For fixed income investors seeking higher quality, shorter duration options for their portfolios, there’s the Avantis Short-Term Fixed Income ETF (AVSF) and the American Century Short Duration Strategic Income ETF (SDSI).
AVSF invests primarily in investment-grade quality debt obligations from a diverse group of U.S. and non-U.S. issuers with shorter maturities. The fund’s portfolio managers seek bonds with high expected returns through a process that uses an analytical framework, which includes an assessment of each bond’s expected income and capital appreciation.
AVSF, which carries an expense ratio of 0.15%, aims for a three-year average maturity.
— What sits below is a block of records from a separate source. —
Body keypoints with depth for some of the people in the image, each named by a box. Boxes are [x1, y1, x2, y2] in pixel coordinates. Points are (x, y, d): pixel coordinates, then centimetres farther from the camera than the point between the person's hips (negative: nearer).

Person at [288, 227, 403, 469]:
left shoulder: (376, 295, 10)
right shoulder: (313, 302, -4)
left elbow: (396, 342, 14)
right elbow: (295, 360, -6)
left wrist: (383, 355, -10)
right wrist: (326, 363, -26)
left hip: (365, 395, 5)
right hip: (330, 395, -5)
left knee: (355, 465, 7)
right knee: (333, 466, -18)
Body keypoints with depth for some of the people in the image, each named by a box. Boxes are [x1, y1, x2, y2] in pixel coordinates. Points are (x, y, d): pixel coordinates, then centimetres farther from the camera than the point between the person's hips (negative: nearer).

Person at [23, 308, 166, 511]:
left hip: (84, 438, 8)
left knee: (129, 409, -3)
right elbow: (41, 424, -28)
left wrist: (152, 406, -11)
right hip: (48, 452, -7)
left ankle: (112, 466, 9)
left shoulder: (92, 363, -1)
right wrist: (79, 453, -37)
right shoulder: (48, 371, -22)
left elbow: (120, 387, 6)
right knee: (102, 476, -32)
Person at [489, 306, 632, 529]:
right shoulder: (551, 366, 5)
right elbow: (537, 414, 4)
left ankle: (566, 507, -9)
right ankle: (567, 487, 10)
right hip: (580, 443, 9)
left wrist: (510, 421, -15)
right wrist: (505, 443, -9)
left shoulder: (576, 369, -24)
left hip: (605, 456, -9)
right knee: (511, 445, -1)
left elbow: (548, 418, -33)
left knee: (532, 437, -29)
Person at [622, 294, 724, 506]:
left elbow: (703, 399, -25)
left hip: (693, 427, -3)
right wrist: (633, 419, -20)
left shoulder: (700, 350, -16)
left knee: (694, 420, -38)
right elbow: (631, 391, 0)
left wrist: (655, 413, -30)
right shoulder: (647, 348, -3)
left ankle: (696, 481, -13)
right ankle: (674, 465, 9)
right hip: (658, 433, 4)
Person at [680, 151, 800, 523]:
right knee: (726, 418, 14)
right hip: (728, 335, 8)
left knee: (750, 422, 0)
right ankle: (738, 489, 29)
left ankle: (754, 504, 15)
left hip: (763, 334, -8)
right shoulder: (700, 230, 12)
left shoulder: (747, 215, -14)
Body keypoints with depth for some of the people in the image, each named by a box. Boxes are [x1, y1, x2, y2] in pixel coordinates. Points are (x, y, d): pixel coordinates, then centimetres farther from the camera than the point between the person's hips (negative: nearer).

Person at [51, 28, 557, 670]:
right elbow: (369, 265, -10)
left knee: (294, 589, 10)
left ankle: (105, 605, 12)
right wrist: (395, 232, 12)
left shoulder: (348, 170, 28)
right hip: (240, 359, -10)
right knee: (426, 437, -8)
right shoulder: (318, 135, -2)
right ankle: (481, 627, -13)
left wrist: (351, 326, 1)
Meanwhile, the newly launched SDSI seeks income and, as a secondary objective, long-term capital appreciation. The strategy will seek to generate attractive yield by investing across multiple fixed income market segments, which maintain a short duration focus.
The fund invests in both investment-grade and high-yield, non-money market debt securities. These securities may include corporate bonds and notes, government securities, and securities backed by mortgages or other assets.
SDSI is a transparent active ETF with holdings disclosed daily and an expense ratio of 0.32%.